Fig. 1. Astronomical gravitational black holes swallow everything that crosses their event horizon. Their counterpart, the white hole, rejects everything, and it is hypothesized that its event horizon cannot be crossed from outside. The “optical black and white holes” absorb and reject all light depending on its polarization.

Fig. 2. Mechanism of complete absorption and complete rejection of light. Spatially coherent and normally incident (a) s-polarized light interferes constructively on a thin-film absorber placed at the bisector plane separating two mirrors set at a right angle to each other, resulting in coherent absorption, whereas (b) p-polarized light interferes destructively, resulting in coherent transmission, in principle with unlimited bandwidth. Destructive interference of incident p-polarized light occurs due to a geometric phase difference of π that arises from the rotation of the polarization state upon reflection, as illustrated on the Poincaré sphere. Constructive interference of incident s-polarized light is due to the absence of any polarization change and associated geometric phase.

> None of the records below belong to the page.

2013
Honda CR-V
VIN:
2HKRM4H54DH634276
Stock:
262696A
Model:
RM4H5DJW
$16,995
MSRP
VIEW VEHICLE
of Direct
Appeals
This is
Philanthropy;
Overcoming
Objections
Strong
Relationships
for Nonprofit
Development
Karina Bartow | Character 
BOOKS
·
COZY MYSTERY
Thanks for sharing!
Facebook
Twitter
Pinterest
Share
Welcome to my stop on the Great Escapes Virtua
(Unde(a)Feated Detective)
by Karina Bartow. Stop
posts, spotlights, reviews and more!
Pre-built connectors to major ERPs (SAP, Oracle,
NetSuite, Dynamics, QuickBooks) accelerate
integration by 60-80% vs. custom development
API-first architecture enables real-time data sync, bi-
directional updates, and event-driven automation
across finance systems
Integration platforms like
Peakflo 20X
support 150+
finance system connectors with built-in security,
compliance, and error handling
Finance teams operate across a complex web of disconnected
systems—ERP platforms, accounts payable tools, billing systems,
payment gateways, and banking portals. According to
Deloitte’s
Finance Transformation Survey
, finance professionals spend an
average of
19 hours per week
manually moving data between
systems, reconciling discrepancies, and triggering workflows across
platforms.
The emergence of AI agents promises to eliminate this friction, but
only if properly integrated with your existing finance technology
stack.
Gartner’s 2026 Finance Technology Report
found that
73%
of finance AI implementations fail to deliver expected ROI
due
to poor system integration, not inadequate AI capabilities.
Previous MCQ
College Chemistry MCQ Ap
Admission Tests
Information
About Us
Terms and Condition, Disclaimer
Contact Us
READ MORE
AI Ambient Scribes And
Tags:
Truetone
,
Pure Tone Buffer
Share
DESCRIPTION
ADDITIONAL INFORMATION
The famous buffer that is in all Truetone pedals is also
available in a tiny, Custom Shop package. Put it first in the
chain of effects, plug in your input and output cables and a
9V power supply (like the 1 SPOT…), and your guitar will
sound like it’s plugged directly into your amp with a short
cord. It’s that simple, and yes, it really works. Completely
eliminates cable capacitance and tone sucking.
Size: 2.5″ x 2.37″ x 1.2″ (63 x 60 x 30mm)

Fig. 3. Observation of the optical black and white hole analogs. Measured reflectivity and absorptivity of a chromium thin film on the interface between two identical glass prisms for (a) s- and (b) p-polarized light as a function of the angle of incidence. Absorption of s-polarized light (black hole) and rejection of p-polarized light (white hole) occur around normal incidence.

Fig. 4. Broadband absorption and rejection of light by optical (a) black and (b) white holes. Measured reflectivity and absorptivity as a function of wavelength at normal incidence. Inset simulations illustrate the absence of reflection from the device for the black hole case (a) and the formation of a standing wave due to interference of incident and reflected light for the white hole case (b).